Philip Vickers’ long and illustrious life included over 100 missions flying Spitfires for the Royal Canadian Air Force (RCAF) in World War Two; ten years on the stage, in TV and radio; forty five years as a sculptor; and, more recently, authoring his very exciting biography on his life as a youth in the Great Depression and his adventures in World War II.
He was born in Grand Rapids, Michigan but reared in Oklahoma City. After a couple years at the University of Oklahoma and armed with a new private pilot’s certificate, he headed to Canada to enlist when the U.S. wasn’t getting into the war quickly enough. After many harrowing episodes while training in Nova Scotia and Newfoundland, he headed to Great Britain to fly the elegant Spitfire, often as wingman to Johnny Johnson, England’s top scoring Ace.
After the war he spent some time as a commercial pilot for Commonwealth Aircraft before discovering The Stage in New York City. Opportunity took him back to London’s West End where he had a starring role in Damn Yankees, emceed shows for Bob Hope, and played with scores of the 1950’s top actors and actresses.
But then, in London, he found a hidden talent for sculpture which became his new passion. His early portraits of British fighter ace, Air Vice Marshall Johnny Johnson, French fashion designer, Hubert de Givenchy, and theatrical producer, Sir Barry Jackson, earned him an invitation to exhibit with the Royal Society of Portrait Sculptors, which led him to a position designing exhibits for the Smithsonian Institution in Washington, DC. In the early 1970s, he broke away to open his own sculpture studio in Bethesda, MD, where he also developed a new casting process which he eventually trademarked as “Matrix Metals.” Vickers created heroic-sized figures, relief sculpture, and portraits for the Smithsonian Institution, Air Force, and Canadian museums, as well as for architects and corporations.
In 1975, Vickers met another young sculptor/furniture maker, Barbara, who became his studio mate and wife. Together they created large exhibit sculpture such as an over-life size Uncle Sam, which has his self portrait for its face, for the Smithsonian Air and Space Museum. They also designed and constructed a three room cave complete with life size early man figures for the National Geographic Explorer’s Hall.

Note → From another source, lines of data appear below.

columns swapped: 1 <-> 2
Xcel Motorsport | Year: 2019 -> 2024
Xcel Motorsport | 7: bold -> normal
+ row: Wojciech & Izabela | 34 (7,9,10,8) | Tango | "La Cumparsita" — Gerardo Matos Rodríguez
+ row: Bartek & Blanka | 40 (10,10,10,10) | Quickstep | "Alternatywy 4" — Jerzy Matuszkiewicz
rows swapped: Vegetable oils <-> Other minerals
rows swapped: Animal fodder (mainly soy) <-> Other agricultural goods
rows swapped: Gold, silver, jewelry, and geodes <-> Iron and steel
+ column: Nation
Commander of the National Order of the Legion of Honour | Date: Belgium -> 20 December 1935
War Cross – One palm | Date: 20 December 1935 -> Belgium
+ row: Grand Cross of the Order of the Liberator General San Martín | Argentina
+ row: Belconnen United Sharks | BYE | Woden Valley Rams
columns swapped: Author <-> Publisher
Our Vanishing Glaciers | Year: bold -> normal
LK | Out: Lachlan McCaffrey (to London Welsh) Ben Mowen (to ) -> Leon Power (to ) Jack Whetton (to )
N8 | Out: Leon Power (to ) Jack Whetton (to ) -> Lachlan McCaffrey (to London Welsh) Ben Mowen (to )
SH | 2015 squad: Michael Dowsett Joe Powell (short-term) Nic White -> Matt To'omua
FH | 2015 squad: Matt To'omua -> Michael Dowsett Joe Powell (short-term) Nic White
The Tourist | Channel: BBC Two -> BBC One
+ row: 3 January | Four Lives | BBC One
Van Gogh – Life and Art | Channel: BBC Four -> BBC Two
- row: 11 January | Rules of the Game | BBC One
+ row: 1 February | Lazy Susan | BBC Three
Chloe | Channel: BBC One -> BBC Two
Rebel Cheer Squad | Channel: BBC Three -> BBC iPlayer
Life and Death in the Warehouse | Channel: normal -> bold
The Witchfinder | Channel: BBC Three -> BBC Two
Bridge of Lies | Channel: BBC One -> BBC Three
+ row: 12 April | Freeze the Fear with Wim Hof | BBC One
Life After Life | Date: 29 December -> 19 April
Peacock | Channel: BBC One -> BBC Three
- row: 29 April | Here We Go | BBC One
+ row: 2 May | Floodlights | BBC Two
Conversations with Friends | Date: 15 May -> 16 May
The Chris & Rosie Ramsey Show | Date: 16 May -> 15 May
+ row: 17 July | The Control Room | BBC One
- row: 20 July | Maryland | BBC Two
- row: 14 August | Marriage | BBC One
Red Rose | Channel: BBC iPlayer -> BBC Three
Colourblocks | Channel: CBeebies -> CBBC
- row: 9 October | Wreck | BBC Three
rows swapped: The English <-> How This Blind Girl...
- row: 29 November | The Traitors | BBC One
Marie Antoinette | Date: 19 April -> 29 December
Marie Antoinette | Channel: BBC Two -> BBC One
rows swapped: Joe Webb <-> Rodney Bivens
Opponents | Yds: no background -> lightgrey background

Research for the caves brought them to Arizona where they discovered Sedona and settled in 1979. During his 24 years in Sedona, the Southwest became the inspiration for Vickers’ new line of over 75 bas relief, over life-size Western portraits, abstracts and a new art form – landscape sculpture (in which he captured Southwest scenes in multi-colored metals). His sculpture has been featured in many art periodicals and galleries all around the Southwest and nation wide. Vickers’ work was in MATRIX™METALS limited editions, which allow thousands of people to enjoy his work in their homes even today.
Vickers did not want his casting method to disappear with him, so he wrote a manual, “Art You Can Create That Makes Money,” outlining the complete process. The manual is available in its entirety, for free on this website in PDF format, for use by all who wish to use it. Writing the manual, Vickers again discovered a new calling – writing.
At the time of his demise, he had just finished writing his memoir based on his life as a young man in the Great Depression and his adventurous World War II experiences. Phil turned out to be an exceptionally good writer with a tale of adventure that is difficult to put down. “Surviving Victory” is a story of survival: surviving an abusive father, surviving the Great Depression in the Oklahoma “Dust Bowl,” surviving for five days in a downed aircraft in heavy Nova Scotia snow, surviving 100+ operational flights over France, Belgium, Netherlands and Germany and, finally, figuring out how to survive the armistice with the enemy. It is emotional and riveting.
Now Philip Vickers’ “RCAF Pilot’s Flying Log Book” has been replicated in its entirety, as a companion book to “Surviving Victory.” It is a very legible, detailed and even artistic historical document.
Philip Vickers died at his home in Sedona, Arizona on June 16, 2003.
This website is dedicated to Philip Vickers’ three sons: Stephen, Mark and Christopher Vickers, Christopher’s wife, Helen (graphic artist for “Surviving Victory”) and daughter, Penelope.